Copy every line of the data below word for word, but leave out the pictures.

## Stored entries
>>
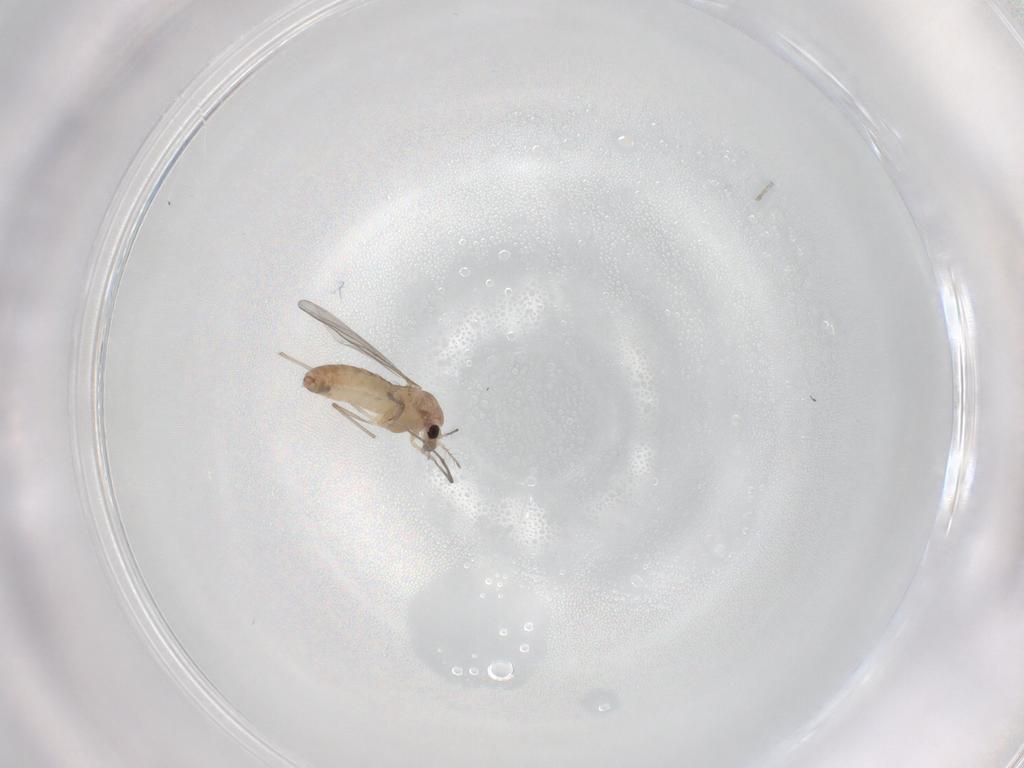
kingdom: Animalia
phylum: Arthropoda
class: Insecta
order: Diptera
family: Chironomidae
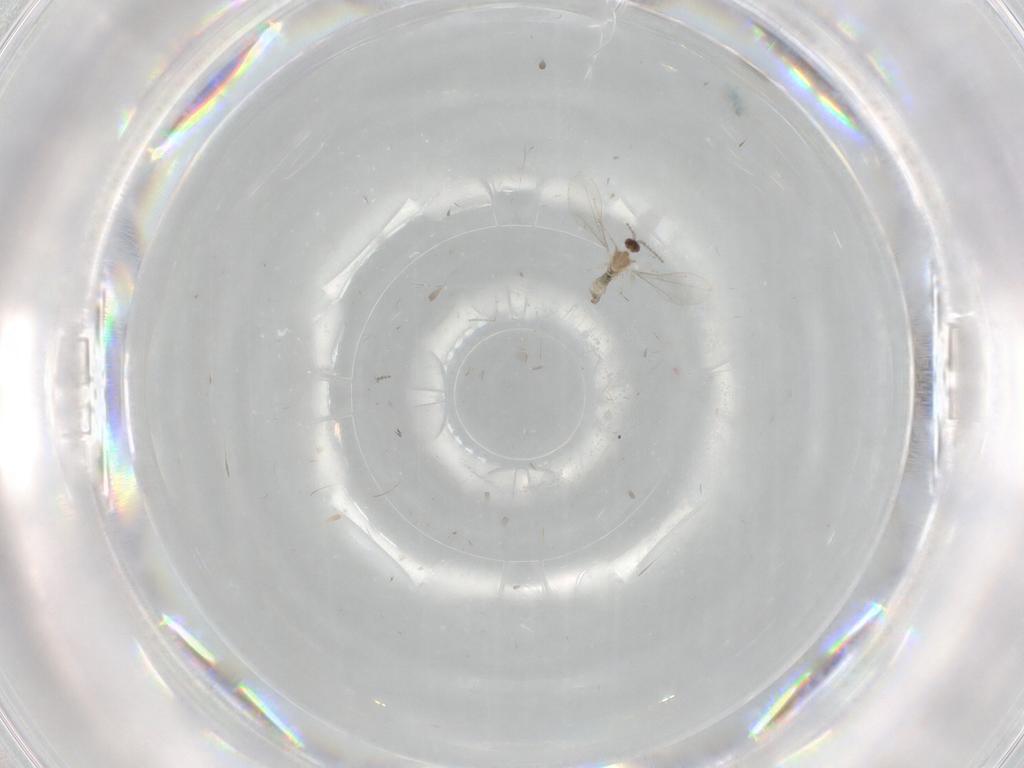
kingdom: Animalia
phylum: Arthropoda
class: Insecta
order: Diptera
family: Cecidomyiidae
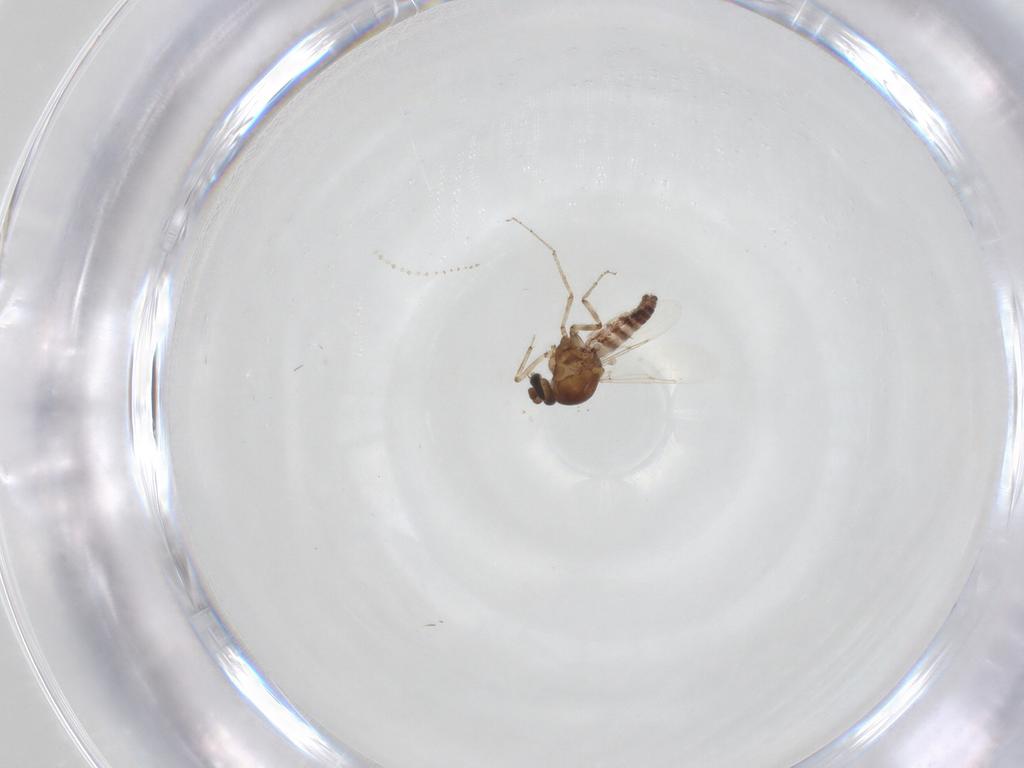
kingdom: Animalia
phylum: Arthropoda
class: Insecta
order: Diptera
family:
<<
## TASK OUTPUT
kingdom: Animalia
phylum: Arthropoda
class: Insecta
order: Diptera
family: Chironomidae
kingdom: Animalia
phylum: Arthropoda
class: Insecta
order: Diptera
family: Cecidomyiidae
kingdom: Animalia
phylum: Arthropoda
class: Insecta
order: Diptera
family:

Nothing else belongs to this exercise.